Part one of this PhD involved the creation of a dietary fibre, resistant starch and polyphenolic phytochemical database with which to estimate amounts of these important nutrients in everyday Australian foods. In Part two the database was applied to the pre-collected data from a large cohort of Australian adults, to explore associations between fruit and vegetable intake and mental health after 5 years. Parts three and four studied participants of a 7-week cooking program. Part three comprised evaluation of the program on cooking confidence, ability to overcome barriers to healthy eating, dietary intake and mental health post-program. Part four involved an investigation of the relationship between diet quality, mental health, dietary and gut biomarkers, including the novel inclusion of bile acids, the gut microbiome and underlying mechanisms of the gut-brain axis.

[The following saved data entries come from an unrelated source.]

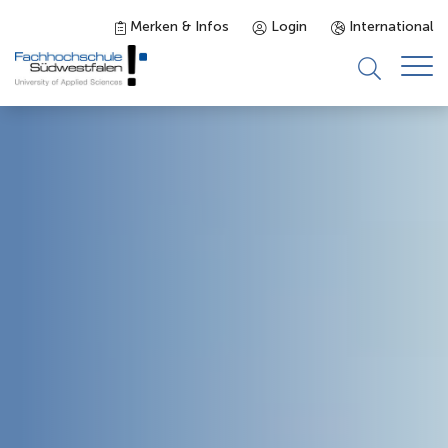
Merken & Infos
Login
International
Studieninteressierte
Studienangebot
Studierende
Forschung & Transfer
Karriere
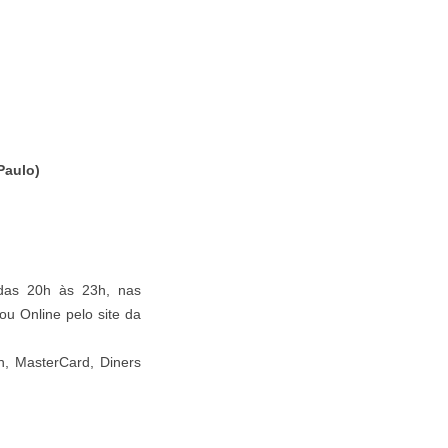
Paulo)
 das 20h às 23h, nas
u Online pelo site da
on, MasterCard, Diners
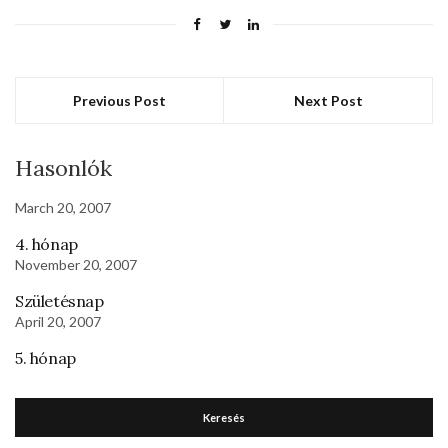
Previous Post
Next Post
Hasonlók
March 20, 2007
4. hónap
November 20, 2007
Születésnap
April 20, 2007
5. hónap
Keresés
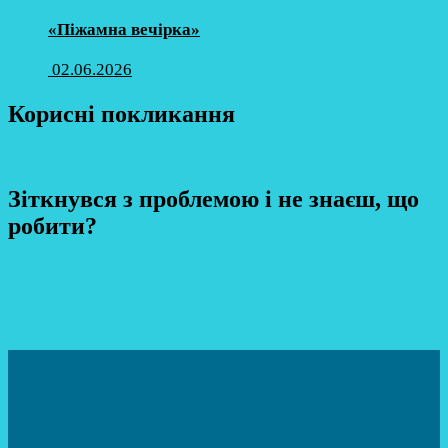
«Піжамна вечірка»
02.06.2026
Корисні покликання
Зіткнувся з проблемою і не знаєш, що
робити?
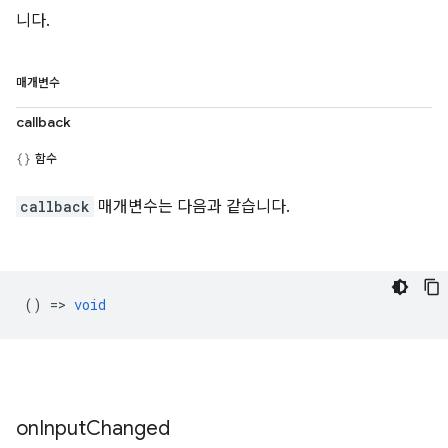
니다.
매개변수
callback
함수
callback
매개변수는 다음과 같습니다.
() =>
void
on
Input
Changed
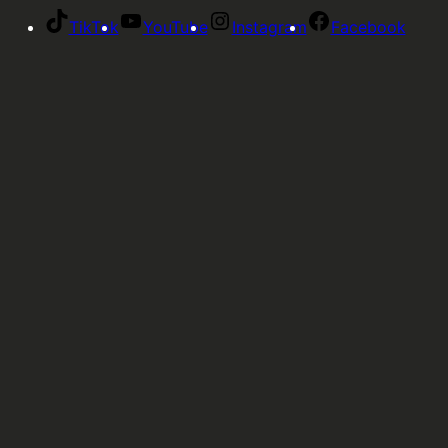
TikTok
YouTube
Instagram
Facebook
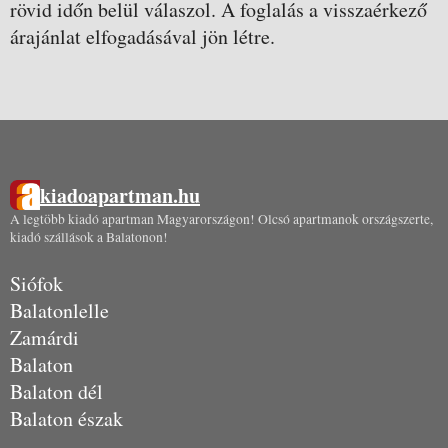
rövid időn belül válaszol. A foglalás a visszaérkező
árajánlat elfogadásával jön létre.
kiadoapartman.hu
A legtöbb kiadó apartman Magyarországon! Olcsó apartmanok országszerte,
kiadó szállások a Balatonon!
Siófok
Balatonlelle
Zamárdi
Balaton
Balaton dél
Balaton észak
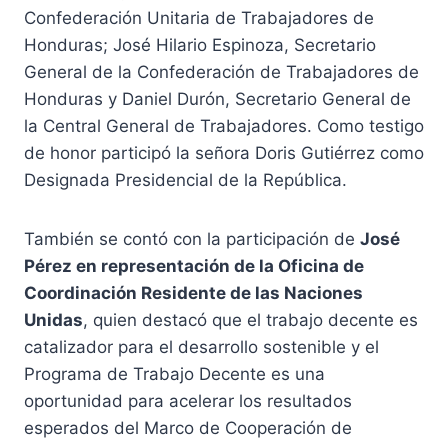
Confederación Unitaria de Trabajadores de
Honduras; José Hilario Espinoza, Secretario
General de la Confederación de Trabajadores de
Honduras y Daniel Durón, Secretario General de
la Central General de Trabajadores. Como testigo
de honor participó la señora Doris Gutiérrez como
Designada Presidencial de la República.
También se contó con la participación de
José
Pérez en representación de la Oficina de
Coordinación Residente de las Naciones
Unidas
, quien destacó que el trabajo decente es
catalizador para el desarrollo sostenible y el
Programa de Trabajo Decente es una
oportunidad para acelerar los resultados
esperados del Marco de Cooperación de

Microbiome-specific dietary components positively affected mental health outcomes. The 7-week cooking program overcame some barriers to healthy eating and increased cooking confidence and mental health but did not change diet quality or dietary and gut biomarkers associated with the gut-brain axis. Bile acids significantly contributed to microbial variance as did dietary fibre derived from fruit and cereals and grains. Diet quality and BMI were associated with gut biomarkers and microbiome composition, and phylum level microbial diversity significantly decreased for those in the lowest diet quality category. Additionally, there were iii diet-driven shifts in the relative abundance of predominant phyla that have been linked to poorer mental and physical health outcomes.

Our understanding of the diet-gut microbiome-mental health connection is still emerging but there is mounting evidence that diet quality has a profound effect and presents a key modifiable risk factor in the protection against poor health due to both physiological and neurological processes via the gut-brain axis.